Applying for Direct Deposit Loans
The bank requirements for applying to get a direct deposit loan is very simple.
- Customer must be older than 18 years old.
- Customer must have a monthly source of income.
- Customer must have a checking account in which direct deposits can be made.
- Customer is not a member of any military organization or activity and does not have any dependence on a direct family member who is in the military. (Not every bank has this policy in them)
Disadvantages of Taking Direct Deposit Loans
Borrowers cannot take large sums of money from the bank. There is a proper check and balance implemented by the bank. Obviously, there is a limit attached to the amount of loan that can be taken by the bank. There are some banks who allow an advance of $500 but there are others which only let customers take a maximum amount of $250.
People opting for direct deposit loans need to remember that the borrowed amount will be directly deducted from their bank account as soon as any money is deposited in it.
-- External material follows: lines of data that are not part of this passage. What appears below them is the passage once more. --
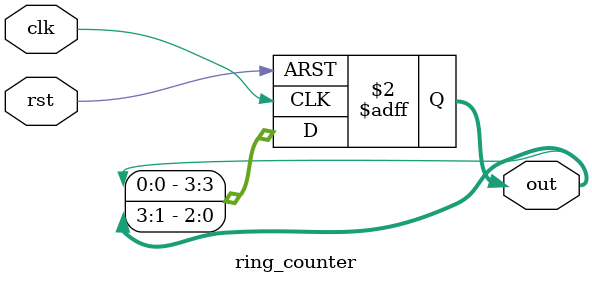
<source format=v>
module ring_counter (
    input clk,
    input rst,
    output reg [3:0] out
);

always @(posedge clk or posedge rst) begin
    if (rst)
        out <= 4'b1000; // Initial one-hot state
    else
        out <= {out[0], out[3:1]}; // Right rotate
end

endmodule

</source>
This can be a little overwhelming and unplanned for the borrower. The difference in payday loans is that there is a limit of days defined when the amount will be deducted from the borrower’s bank account.
Interest Rates and Direct Deposit Loans
But it is important to remember that taking direct deposit loans does not come without its own interest rates. Banks claim that it is better than payday loans because the interest on direct deposit loans is comparatively less than that of the payday loans. This benefits the borrower more than the bank.
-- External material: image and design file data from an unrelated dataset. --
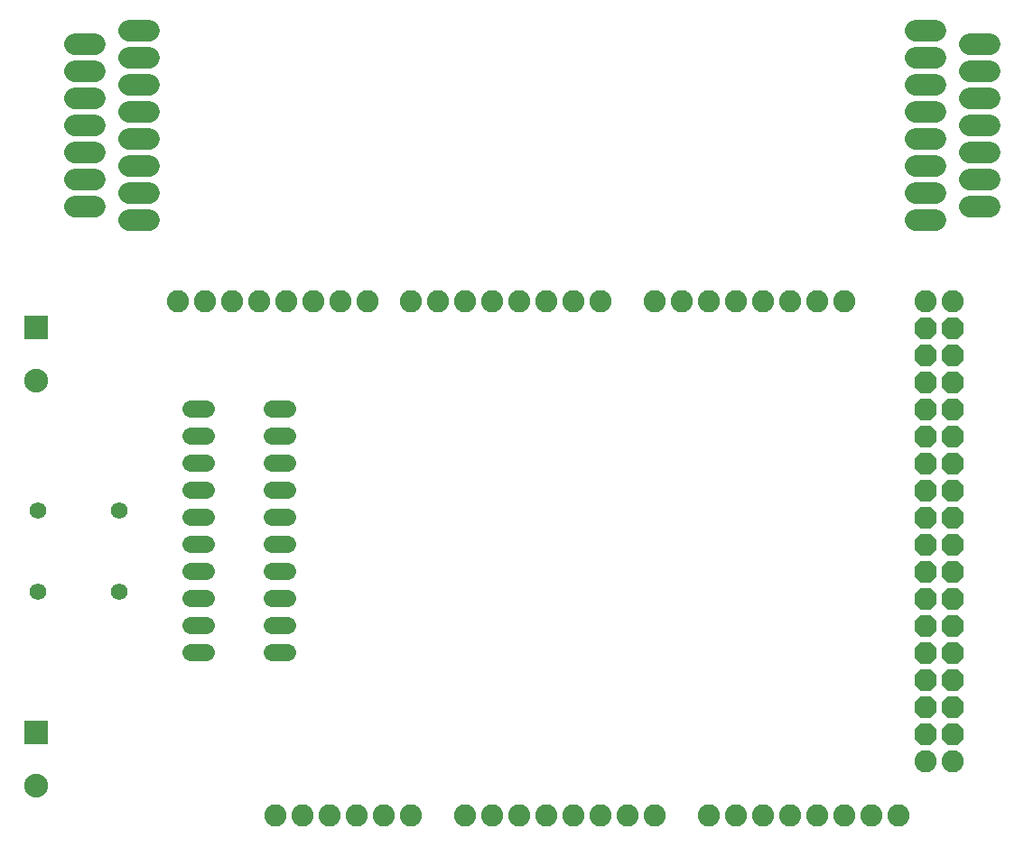
<source format=gbs>
G75*
G70*
%OFA0B0*%
%FSLAX24Y24*%
%IPPOS*%
%LPD*%
%AMOC8*
5,1,8,0,0,1.08239X$1,22.5*
%
%ADD10C,0.0820*%
%ADD11OC8,0.0820*%
%ADD12C,0.0792*%
%ADD13C,0.0640*%
%ADD14C,0.0620*%
%ADD15R,0.0880X0.0880*%
%ADD16C,0.0880*%
D10*
X013500Y002554D03*
X014500Y002554D03*
X015500Y002554D03*
X016500Y002554D03*
X017500Y002554D03*
X018500Y002554D03*
X020500Y002554D03*
X021500Y002554D03*
X022500Y002554D03*
X023500Y002554D03*
X024500Y002554D03*
X025500Y002554D03*
X026500Y002554D03*
X027500Y002554D03*
X029500Y002554D03*
X030500Y002554D03*
X031500Y002554D03*
X032500Y002554D03*
X033500Y002554D03*
X034500Y002554D03*
X035500Y002554D03*
X036500Y002554D03*
X037500Y004554D03*
X038500Y004554D03*
X038500Y021554D03*
X037500Y021554D03*
X034500Y021554D03*
X033500Y021554D03*
X032500Y021554D03*
X031500Y021554D03*
X030500Y021554D03*
X029500Y021554D03*
X028500Y021554D03*
X027500Y021554D03*
X025500Y021554D03*
X024500Y021554D03*
X023500Y021554D03*
X022500Y021554D03*
X021500Y021554D03*
X020500Y021554D03*
X019500Y021554D03*
X018500Y021554D03*
X016900Y021554D03*
X015900Y021554D03*
X014900Y021554D03*
X013900Y021554D03*
X012900Y021554D03*
X011900Y021554D03*
X010900Y021554D03*
X009900Y021554D03*
D11*
X037500Y020554D03*
X038500Y020554D03*
X038500Y019554D03*
X037500Y019554D03*
X037500Y018554D03*
X038500Y018554D03*
X038500Y017554D03*
X037500Y017554D03*
X037500Y016554D03*
X038500Y016554D03*
X038500Y015554D03*
X037500Y015554D03*
X037500Y014554D03*
X038500Y014554D03*
X038500Y013554D03*
X037500Y013554D03*
X037500Y012554D03*
X038500Y012554D03*
X038500Y011554D03*
X037500Y011554D03*
X037500Y010554D03*
X038500Y010554D03*
X038500Y009554D03*
X037500Y009554D03*
X037500Y008554D03*
X038500Y008554D03*
X038500Y007554D03*
X037500Y007554D03*
X037500Y006554D03*
X038500Y006554D03*
X038500Y005554D03*
X037500Y005554D03*
D12*
X037140Y024565D02*
X037852Y024565D01*
X037852Y025565D02*
X037140Y025565D01*
X037140Y026565D02*
X037852Y026565D01*
X037852Y027565D02*
X037140Y027565D01*
X037140Y028565D02*
X037852Y028565D01*
X037852Y029565D02*
X037140Y029565D01*
X037140Y030565D02*
X037852Y030565D01*
X037852Y031565D02*
X037140Y031565D01*
X039140Y031065D02*
X039852Y031065D01*
X039852Y030065D02*
X039140Y030065D01*
X039140Y029065D02*
X039852Y029065D01*
X039852Y028065D02*
X039140Y028065D01*
X039140Y027065D02*
X039852Y027065D01*
X039852Y026065D02*
X039140Y026065D01*
X039140Y025065D02*
X039852Y025065D01*
X008813Y024565D02*
X008100Y024565D01*
X008100Y025565D02*
X008813Y025565D01*
X008813Y026565D02*
X008100Y026565D01*
X008100Y027565D02*
X008813Y027565D01*
X008813Y028565D02*
X008100Y028565D01*
X008100Y029565D02*
X008813Y029565D01*
X008813Y030565D02*
X008100Y030565D01*
X008100Y031565D02*
X008813Y031565D01*
X006813Y031065D02*
X006100Y031065D01*
X006100Y030065D02*
X006813Y030065D01*
X006813Y029065D02*
X006100Y029065D01*
X006100Y028065D02*
X006813Y028065D01*
X006813Y027065D02*
X006100Y027065D01*
X006100Y026065D02*
X006813Y026065D01*
X006813Y025065D02*
X006100Y025065D01*
D13*
X010370Y017605D02*
X010930Y017605D01*
X010930Y016605D02*
X010370Y016605D01*
X010370Y015605D02*
X010930Y015605D01*
X010930Y014605D02*
X010370Y014605D01*
X010370Y013605D02*
X010930Y013605D01*
X010930Y012605D02*
X010370Y012605D01*
X010370Y011605D02*
X010930Y011605D01*
X010930Y010605D02*
X010370Y010605D01*
X010370Y009605D02*
X010930Y009605D01*
X010930Y008605D02*
X010370Y008605D01*
X013370Y008605D02*
X013930Y008605D01*
X013930Y009605D02*
X013370Y009605D01*
X013370Y010605D02*
X013930Y010605D01*
X013930Y011605D02*
X013370Y011605D01*
X013370Y012605D02*
X013930Y012605D01*
X013930Y013605D02*
X013370Y013605D01*
X013370Y014605D02*
X013930Y014605D01*
X013930Y015605D02*
X013370Y015605D01*
X013370Y016605D02*
X013930Y016605D01*
X013930Y017605D02*
X013370Y017605D01*
D14*
X007744Y013817D03*
X004744Y013817D03*
X004744Y010817D03*
X007744Y010817D03*
D15*
X004669Y005624D03*
X004669Y020585D03*
D16*
X004669Y003656D03*
X004669Y018617D03*
M02*

</source>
Annual interest rate can be up to 365 percent on the loan amount within a term of 10 days. The longer a loan stays unpaid and outstanding, the larger the interest rate will be. Sometimes it can even reach upto 300 or 400 percent. This becomes an overwhelming amount for the person who has to pay it. A person who has taken the direct deposit loan can have their amount deducted within three days of time along with an interest rate. This deduction can be very difficult for borrowers to handle in terms of their regular finances.
Regulations for Direct Deposit Loans
As per the government policies, it is important to follow the regulation policies for direct deposit loan. Banks do not have the power or right to automatically enroll customers into the policy of direct deposit loans. They should discuss this option with their customers instead of making this decision by themselves. Moreover, any taxes or charges need to be explicitly mentioned beforehand to the customers. Any regulations or rules of the bank that need to be followed must be told to the customer before any decision regarding the direct deposit loan is taken by the customer. It is also strictly specified to banks that regulations must exist in place so that recurrences to apply and take this kind of loan repeatedly.
Bank Regulations
Banks try to make those people eligible for direct deposit loans who have an annual income more than $50,000. In accordance with the government regulations, banks try to regulate the taking of these loans by themselves. This means that they try to minimize customers becoming dependent on these kinds of loans. All the credit reports are provided to the credit bureau. Through their analysis, they are able to guide a person about their credit details and resolve any issues related to them. Moreover, it is only given to those customers who are regular clients and have a good record with the bank.
This ensures that they do not start taking direct deposit loan repeatedly and start depending on it. In most banks, if they are applied for and utilized for six consecutive months, then they are no longer eligible to apply for direct deposit loans for a few months. In order to ensure any fraud and reduce burden on customers, banks do not allow their customers to get the direct deposit loans if they are enrolled in any other line of credit.
Conclusion
Direct deposit loans are not the same as payday loans. Their interest rates might be lower in the beginning but maximizes within a few days. Most banks offer them to their customers. But as customers it is important to remember that an interest rate comes with it which can become very hefty with the passage of time. It is important to ensure that such situations are avoided where a large amount of a new deposit is deducted immediately from the bank account due to the previously taken direct deposit loans. Moreover, they should not be taken regularly from a bank.